REQUEST
Only the text is wanted; write out each record below exactly and exclude all pictures.

[Saved data entries]
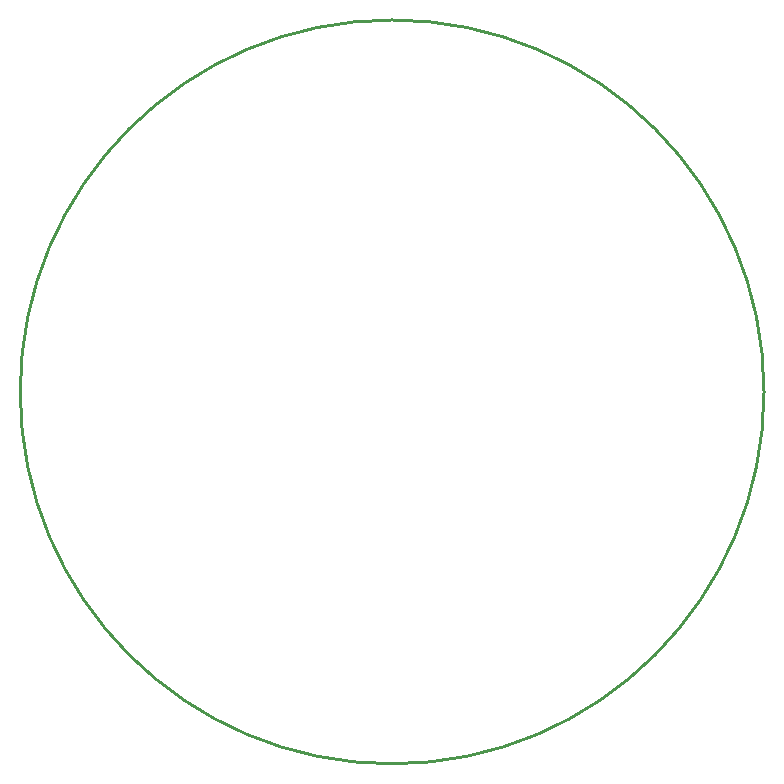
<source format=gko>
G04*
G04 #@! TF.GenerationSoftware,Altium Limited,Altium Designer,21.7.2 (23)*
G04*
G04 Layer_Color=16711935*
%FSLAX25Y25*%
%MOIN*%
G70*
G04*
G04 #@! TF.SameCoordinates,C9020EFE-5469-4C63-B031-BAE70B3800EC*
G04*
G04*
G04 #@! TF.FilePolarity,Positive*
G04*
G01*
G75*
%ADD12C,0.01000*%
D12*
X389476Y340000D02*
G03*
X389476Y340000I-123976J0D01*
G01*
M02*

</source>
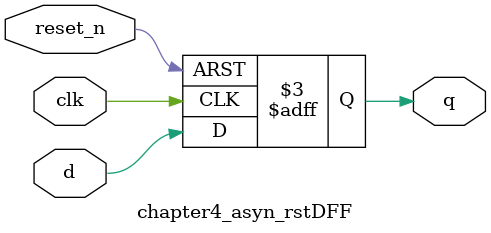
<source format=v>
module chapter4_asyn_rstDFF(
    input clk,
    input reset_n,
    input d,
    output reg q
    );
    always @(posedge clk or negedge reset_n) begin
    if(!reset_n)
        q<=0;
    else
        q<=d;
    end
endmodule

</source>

EXERCISE RESULT
<source format=gko>
G04*
G04 #@! TF.GenerationSoftware,Altium Limited,Altium Designer,21.7.2 (23)*
G04*
G04 Layer_Color=16711935*
%FSLAX25Y25*%
%MOIN*%
G70*
G04*
G04 #@! TF.SameCoordinates,C9020EFE-5469-4C63-B031-BAE70B3800EC*
G04*
G04*
G04 #@! TF.FilePolarity,Positive*
G04*
G01*
G75*
%ADD12C,0.01000*%
D12*
X389476Y340000D02*
G03*
X389476Y340000I-123976J0D01*
G01*
M02*

</source>
<source format=v>
module chapter4_asyn_rstDFF(
    input clk,
    input reset_n,
    input d,
    output reg q
    );
    always @(posedge clk or negedge reset_n) begin
    if(!reset_n)
        q<=0;
    else
        q<=d;
    end
endmodule

</source>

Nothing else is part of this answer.